§ INFORMATION
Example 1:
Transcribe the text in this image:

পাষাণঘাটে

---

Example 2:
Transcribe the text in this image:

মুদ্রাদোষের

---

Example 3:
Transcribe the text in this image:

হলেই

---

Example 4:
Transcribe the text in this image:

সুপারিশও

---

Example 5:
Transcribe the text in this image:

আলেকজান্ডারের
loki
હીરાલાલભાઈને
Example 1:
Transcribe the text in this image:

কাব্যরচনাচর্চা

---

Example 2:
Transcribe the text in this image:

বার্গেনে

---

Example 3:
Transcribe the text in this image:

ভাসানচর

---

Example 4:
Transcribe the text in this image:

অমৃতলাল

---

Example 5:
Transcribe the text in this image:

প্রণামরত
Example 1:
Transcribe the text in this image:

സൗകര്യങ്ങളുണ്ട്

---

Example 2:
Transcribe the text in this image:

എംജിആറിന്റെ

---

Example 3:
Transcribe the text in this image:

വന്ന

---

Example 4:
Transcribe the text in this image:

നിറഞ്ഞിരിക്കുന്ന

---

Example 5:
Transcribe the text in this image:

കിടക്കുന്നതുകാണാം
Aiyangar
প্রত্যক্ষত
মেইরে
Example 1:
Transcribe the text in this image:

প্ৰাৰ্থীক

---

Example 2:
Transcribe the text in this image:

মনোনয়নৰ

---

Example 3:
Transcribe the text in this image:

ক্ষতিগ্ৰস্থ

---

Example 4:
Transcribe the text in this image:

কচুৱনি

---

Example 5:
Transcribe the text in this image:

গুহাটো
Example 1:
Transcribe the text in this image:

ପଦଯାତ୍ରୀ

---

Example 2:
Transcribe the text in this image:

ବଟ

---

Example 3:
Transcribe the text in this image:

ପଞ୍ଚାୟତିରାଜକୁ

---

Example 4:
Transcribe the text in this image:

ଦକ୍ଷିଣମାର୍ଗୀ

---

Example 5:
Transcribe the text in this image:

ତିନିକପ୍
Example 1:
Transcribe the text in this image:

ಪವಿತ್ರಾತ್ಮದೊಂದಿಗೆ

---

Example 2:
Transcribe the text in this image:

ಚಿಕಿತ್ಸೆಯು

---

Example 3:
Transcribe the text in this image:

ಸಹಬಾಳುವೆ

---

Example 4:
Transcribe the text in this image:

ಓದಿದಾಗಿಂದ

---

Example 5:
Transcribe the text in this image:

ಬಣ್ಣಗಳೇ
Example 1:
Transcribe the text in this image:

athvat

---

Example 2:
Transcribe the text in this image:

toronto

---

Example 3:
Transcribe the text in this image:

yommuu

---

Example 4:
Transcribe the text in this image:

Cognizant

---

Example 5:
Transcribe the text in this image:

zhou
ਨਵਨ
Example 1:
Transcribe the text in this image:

§ YOUR OBJECTIVE
Leaving nothing out, print each line above exactly.

§ ANSWER TO THE EXERCISE
Example 1:
Transcribe the text in this image:

পাষাণঘাটে

---

Example 2:
Transcribe the text in this image:

মুদ্রাদোষের

---

Example 3:
Transcribe the text in this image:

হলেই

---

Example 4:
Transcribe the text in this image:

সুপারিশও

---

Example 5:
Transcribe the text in this image:

আলেকজান্ডারের
loki
હીરાલાલભાઈને
Example 1:
Transcribe the text in this image:

কাব্যরচনাচর্চা

---

Example 2:
Transcribe the text in this image:

বার্গেনে

---

Example 3:
Transcribe the text in this image:

ভাসানচর

---

Example 4:
Transcribe the text in this image:

অমৃতলাল

---

Example 5:
Transcribe the text in this image:

প্রণামরত
Example 1:
Transcribe the text in this image:

സൗകര്യങ്ങളുണ്ട്

---

Example 2:
Transcribe the text in this image:

എംജിആറിന്റെ

---

Example 3:
Transcribe the text in this image:

വന്ന

---

Example 4:
Transcribe the text in this image:

നിറഞ്ഞിരിക്കുന്ന

---

Example 5:
Transcribe the text in this image:

കിടക്കുന്നതുകാണാം
Aiyangar
প্রত্যক্ষত
মেইরে
Example 1:
Transcribe the text in this image:

প্ৰাৰ্থীক

---

Example 2:
Transcribe the text in this image:

মনোনয়নৰ

---

Example 3:
Transcribe the text in this image:

ক্ষতিগ্ৰস্থ

---

Example 4:
Transcribe the text in this image:

কচুৱনি

---

Example 5:
Transcribe the text in this image:

গুহাটো
Example 1:
Transcribe the text in this image:

ପଦଯାତ୍ରୀ

---

Example 2:
Transcribe the text in this image:

ବଟ

---

Example 3:
Transcribe the text in this image:

ପଞ୍ଚାୟତିରାଜକୁ

---

Example 4:
Transcribe the text in this image:

ଦକ୍ଷିଣମାର୍ଗୀ

---

Example 5:
Transcribe the text in this image:

ତିନିକପ୍
Example 1:
Transcribe the text in this image:

ಪವಿತ್ರಾತ್ಮದೊಂದಿಗೆ

---

Example 2:
Transcribe the text in this image:

ಚಿಕಿತ್ಸೆಯು

---

Example 3:
Transcribe the text in this image:

ಸಹಬಾಳುವೆ

---

Example 4:
Transcribe the text in this image:

ಓದಿದಾಗಿಂದ

---

Example 5:
Transcribe the text in this image:

ಬಣ್ಣಗಳೇ
Example 1:
Transcribe the text in this image:

athvat

---

Example 2:
Transcribe the text in this image:

toronto

---

Example 3:
Transcribe the text in this image:

yommuu

---

Example 4:
Transcribe the text in this image:

Cognizant

---

Example 5:
Transcribe the text in this image:

zhou
ਨਵਨ
Example 1:
Transcribe the text in this image:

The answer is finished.